Collection entries:
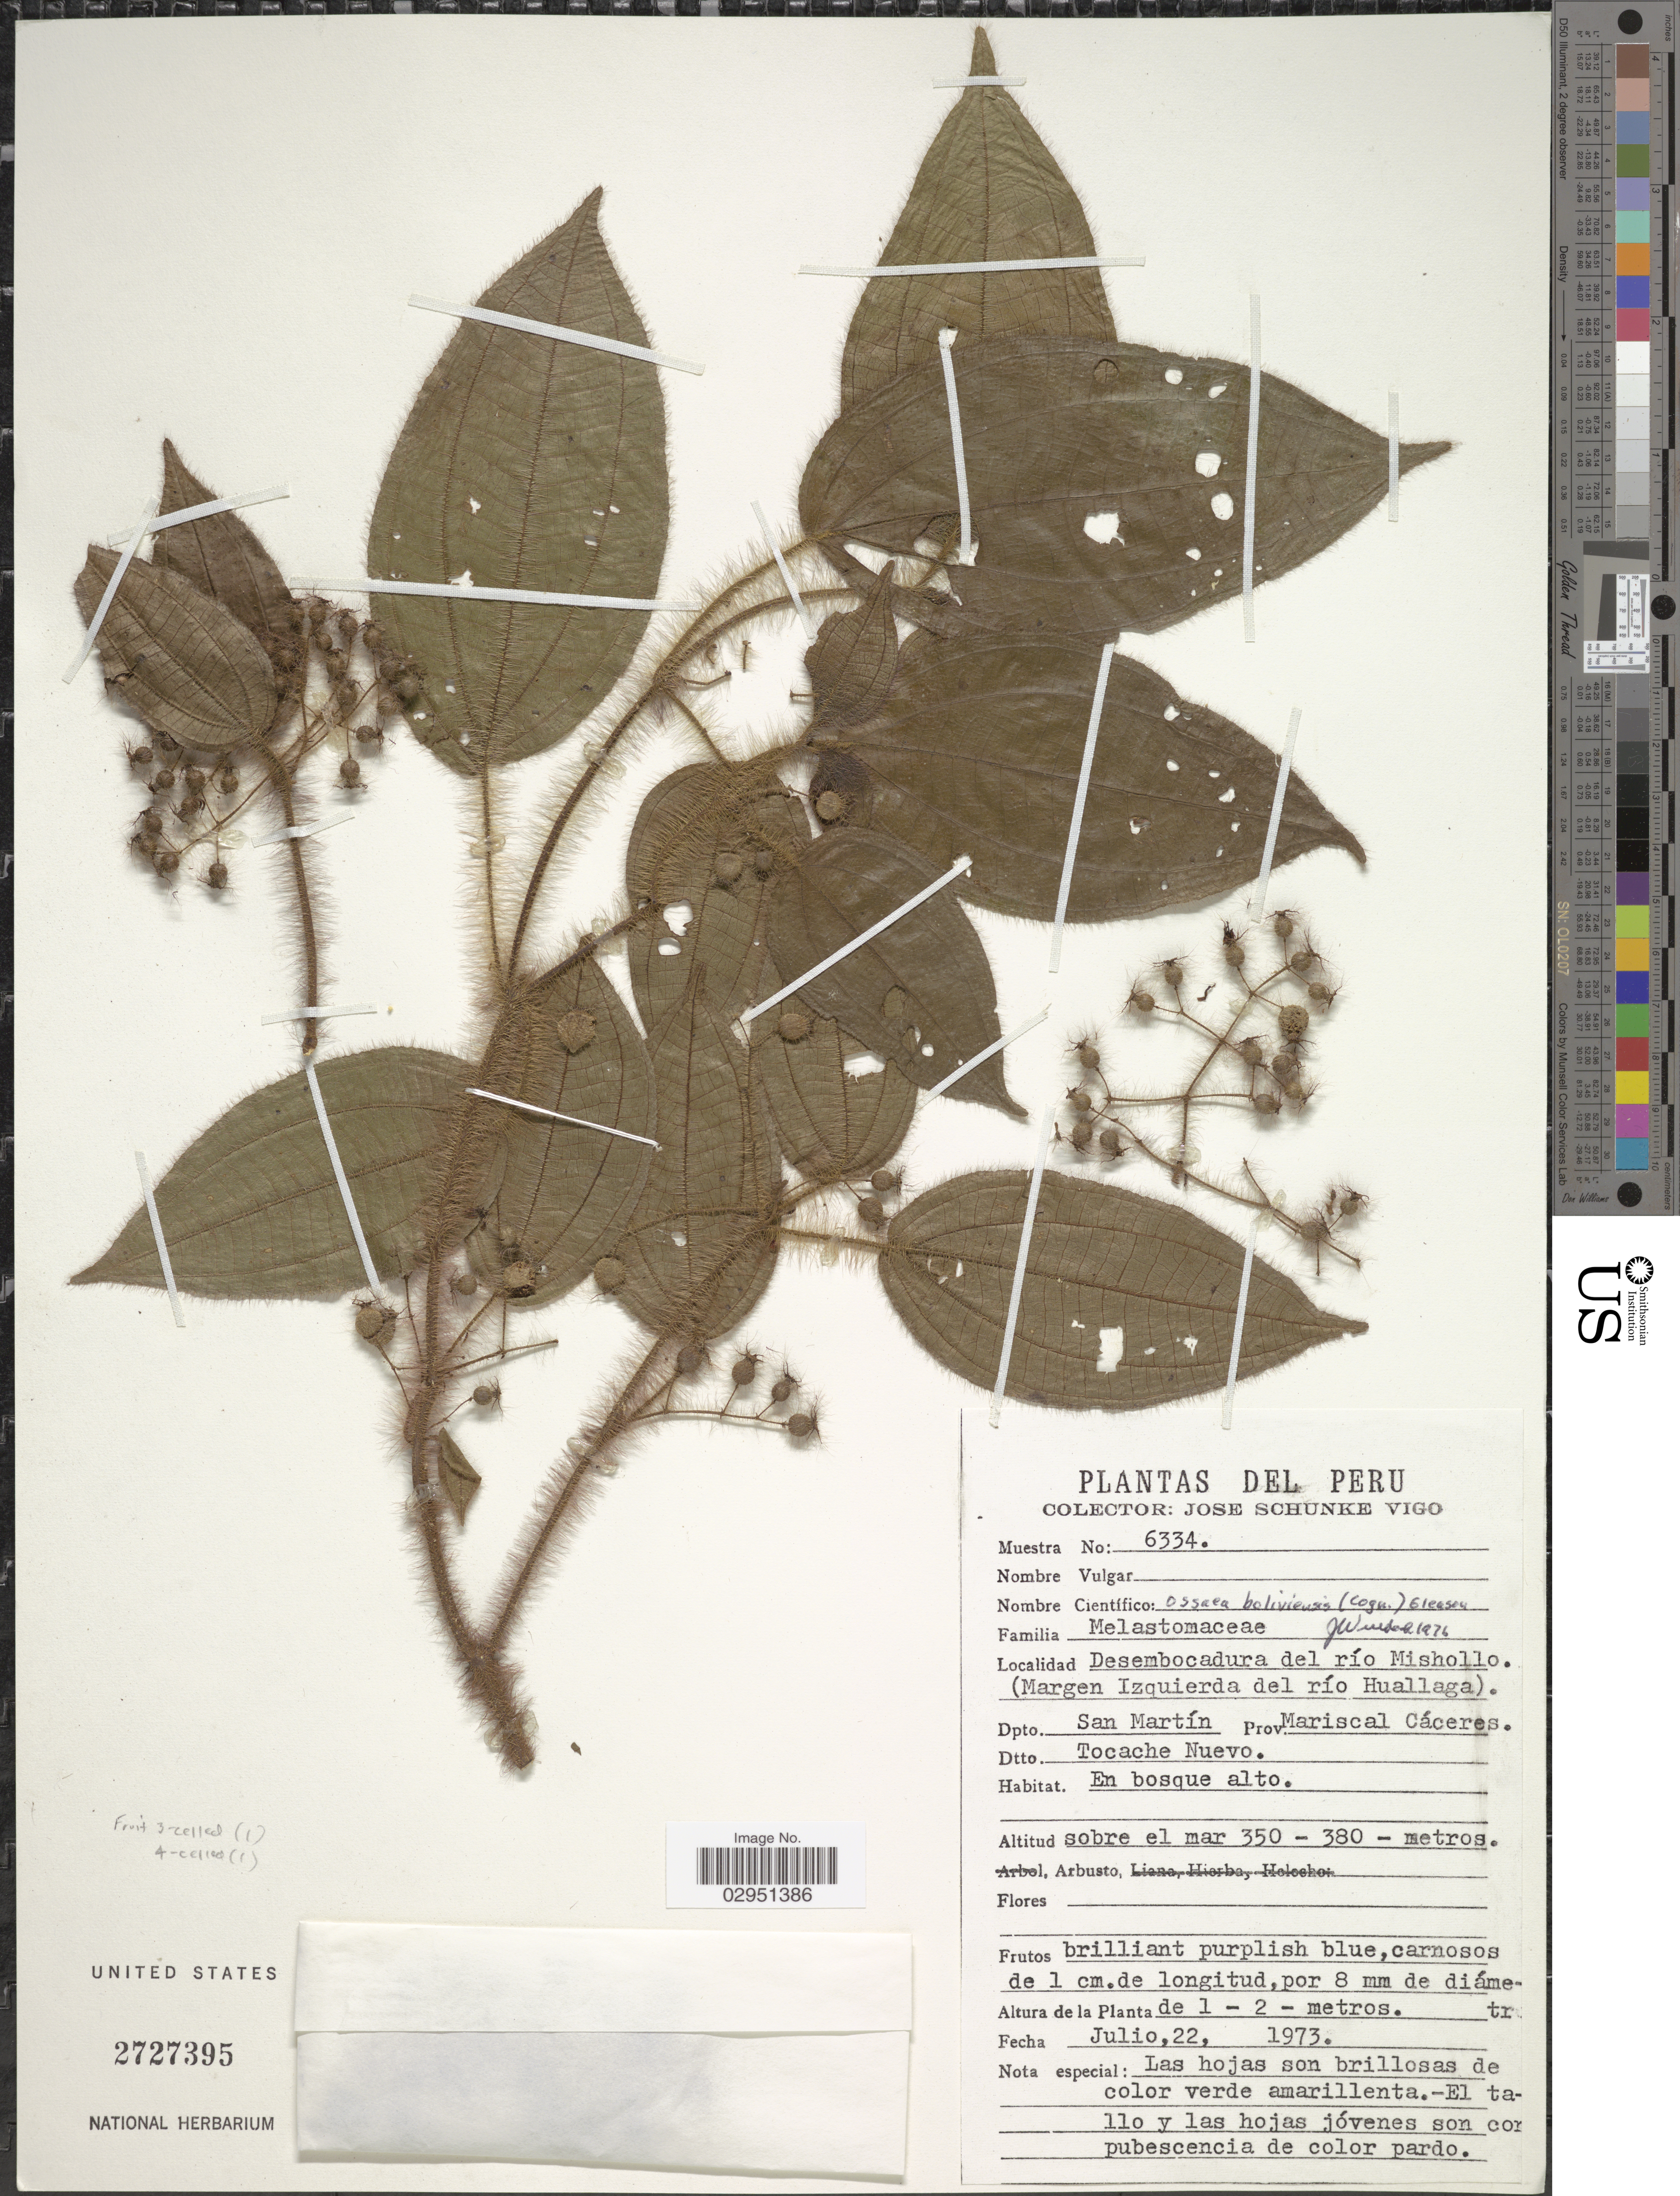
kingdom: Plantae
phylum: Tracheophyta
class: Magnoliopsida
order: Myrtales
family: Melastomataceae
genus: Ossaea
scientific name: Ossaea boliviensis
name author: (Cogn.) Gleason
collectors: J. Schunke Vigo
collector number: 6334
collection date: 1973-07-22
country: Peru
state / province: San Martín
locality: Dpto. San Martín, Prov. Mariscal Cáceres, Dtto. Tocache Nuevo, Desembocadura del río Mishollo (Margen Izquierda del río Huallaga).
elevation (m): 350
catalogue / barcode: US 2727395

** BRIEF **
Turn the lines above into a two-column CSV with the headers "field" and "value", one row per line, each in its own quoted field with any line breaks changed to spaces. Leave out the pictures.

** RESULT OF THIS TASK **
field,value
"kingdom:","Plantae"
"phylum:","Tracheophyta"
"class:","Magnoliopsida"
"order:","Myrtales"
"family:","Melastomataceae"
"genus:","Ossaea"
"scientific name:","Ossaea boliviensis"
"name author:","(Cogn.) Gleason"
"collectors:","J. Schunke Vigo"
"collector number:","6334"
"collection date:","1973-07-22"
"country:","Peru"
"state / province:","San Martín"
"locality:","Dpto. San Martín, Prov. Mariscal Cáceres, Dtto. Tocache Nuevo, Desembocadura del río Mishollo (Margen Izquierda del río Huallaga)."
"elevation (m):","350"
"catalogue / barcode:","US 2727395"